4000-Year-Old Board Game Uncovered by Archaeologists

4000-Year-Old Board Game Uncovered by Archaeologists
Contributor: Luke Plunkett

In December 2021, a team of archaeologists working in Oman made the only type of discovery that would get their work covered on a site like this: they dug up a board game dating back approximately 4000 years, and which it’s thought could be an ancient ancestor to Backgammon.

The dig (via Ars Technica), which was undertaken by the Polish Centre of Mediterranean Archaeology at the University of Warsaw and Oman’s Ministry of Heritage and Tourism, took place in the Qumayrah Valley, and made all kinds of cool (for archaeologists, anyway) Bronze Age discoveries, like some big towers and evidence the settlement was part of the copper trade.

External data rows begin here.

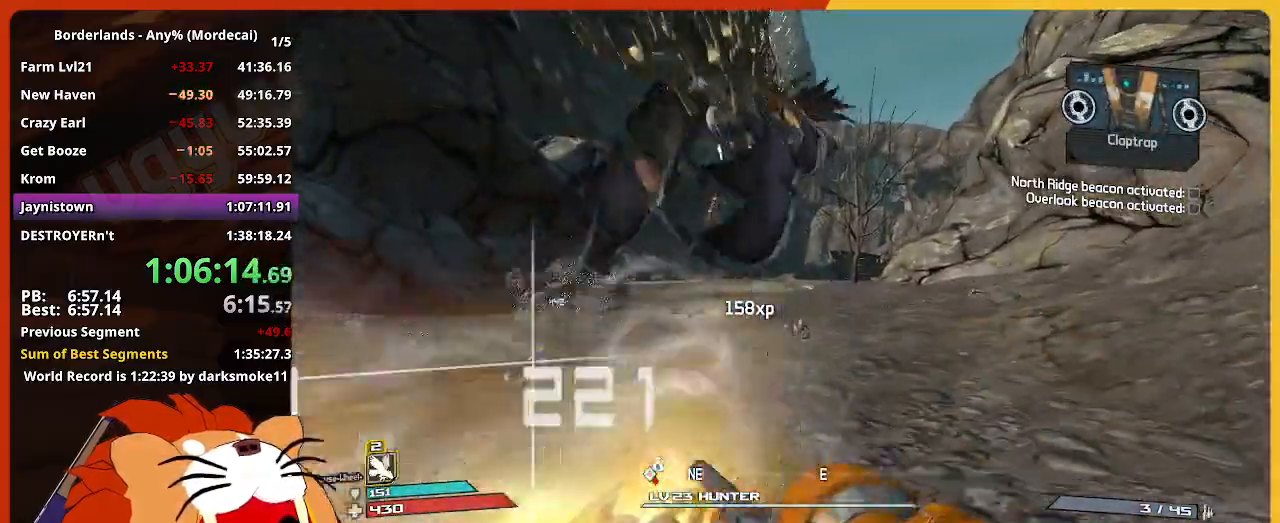
{"keys": ["w"], "mouse": [], "mouse_move": "still", "events": []}
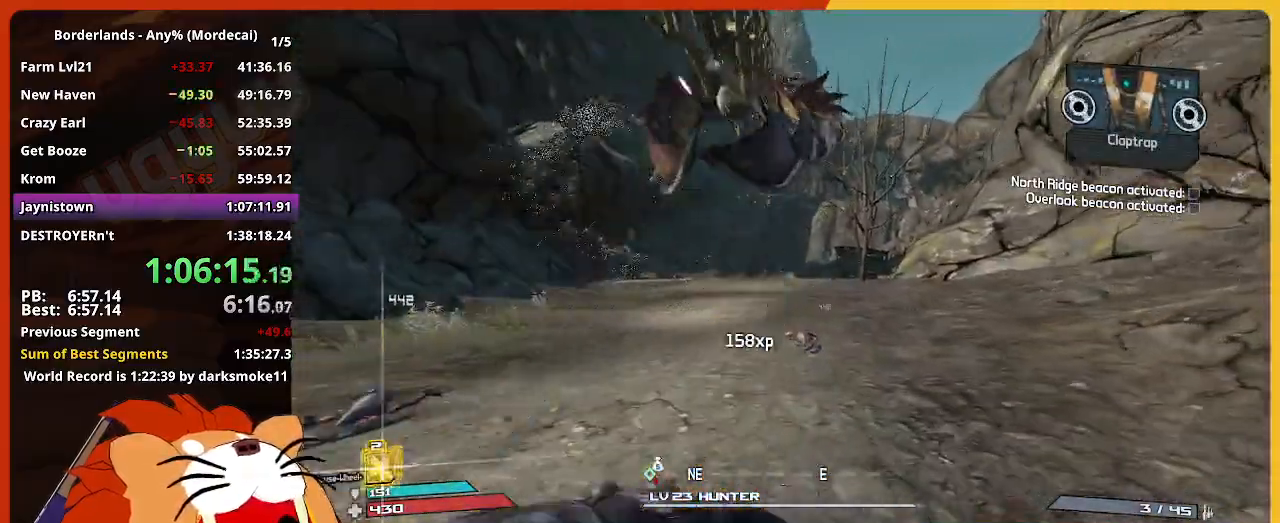
{"keys": ["w"], "mouse": [], "mouse_move": "still", "events": []}
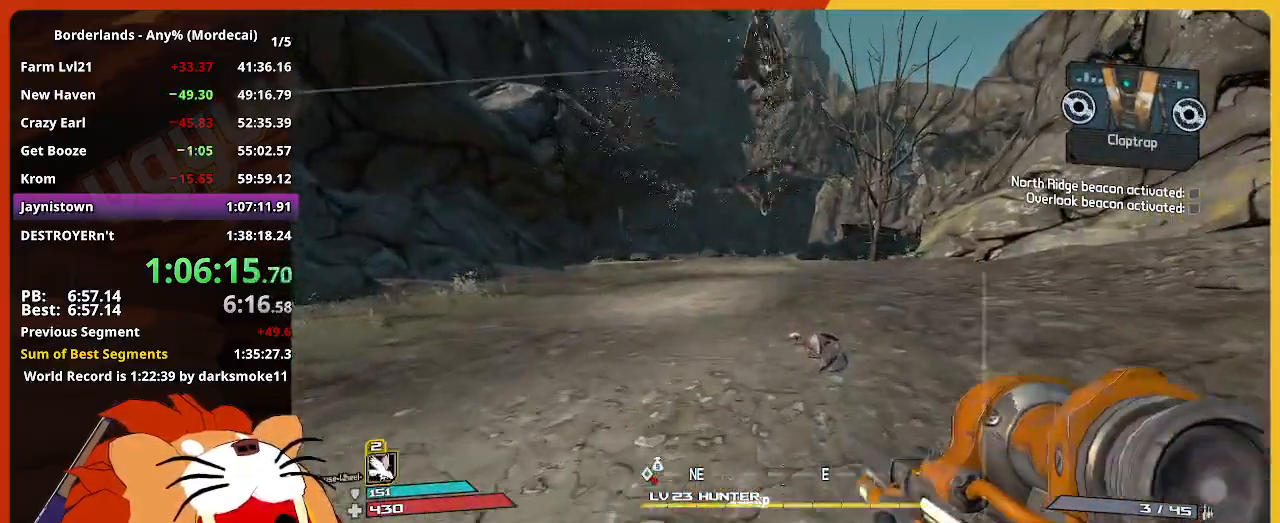
{"keys": ["w"], "mouse": [], "mouse_move": "still", "events": []}
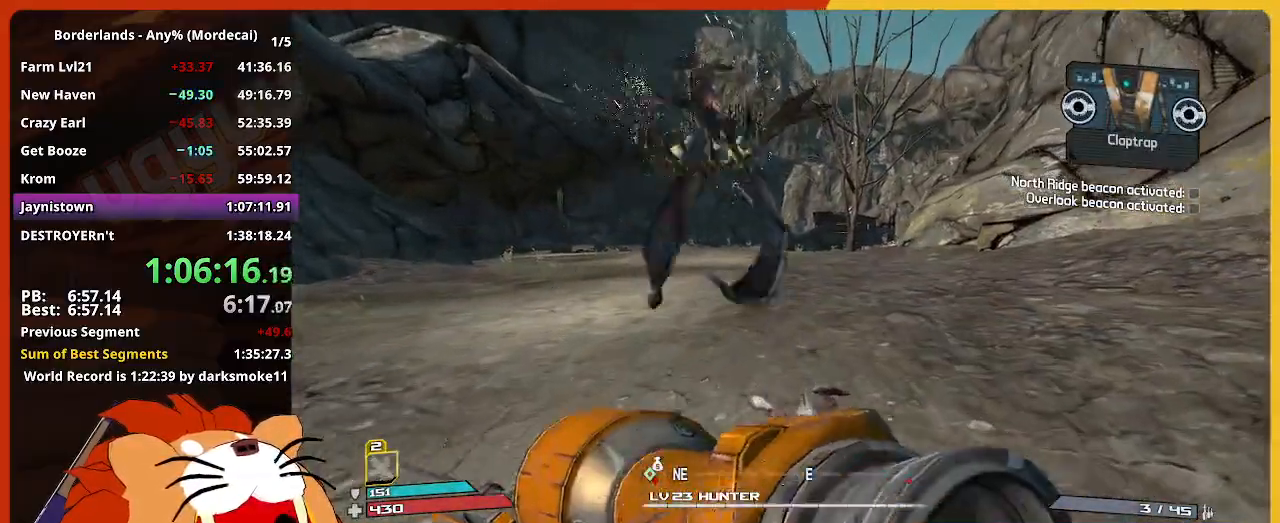
{"keys": ["w"], "mouse": [], "mouse_move": "still", "events": []}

As the dig’s report so enthusiastically recounts, though, the best thing they found was a board game:

But the most unexpected discovery is not related directly to economy or subsistence. – In one of the rooms we’ve found… a game-board! – beams the project director. The board is made of stone and has marked fields and cup-holes. Games based on similar principles were played during the Bronze Age in many economic and cultural centres of that age. – Such finds are rare, but several examples are known from India, Mesopotamia and even the Eastern Mediterranean basin. The most famous example of a game-board based on a similar principle is the one from the graves from Ur, – explains the archaeologist.

Like the summary suggests, while the game found in the Qumayrah Valley is something of a mystery, it’s at least similar to the Royal Game of Ur, one of the most famous board games of antiquity. And that game has a hell of a story; as Ars’ Jennifer Ouellette explains, while the game had been discovered a century ago, nobody knew how to actually play it until the 1980s, when “a curator at the British Museum named Irving Finkel translated a Babylonian clay tablet in the early 1980s that turned out to be a description of the rules.”

Once the rules had been discovered and people could play the game, it was quickly apparent that the Royal Game of Ur, also known as the Game of Twenty Squares, had either evolved into or had been replaced by the game we know today as Backgammon.

Sadly, the dig did not uncover any bronze shoes or windows.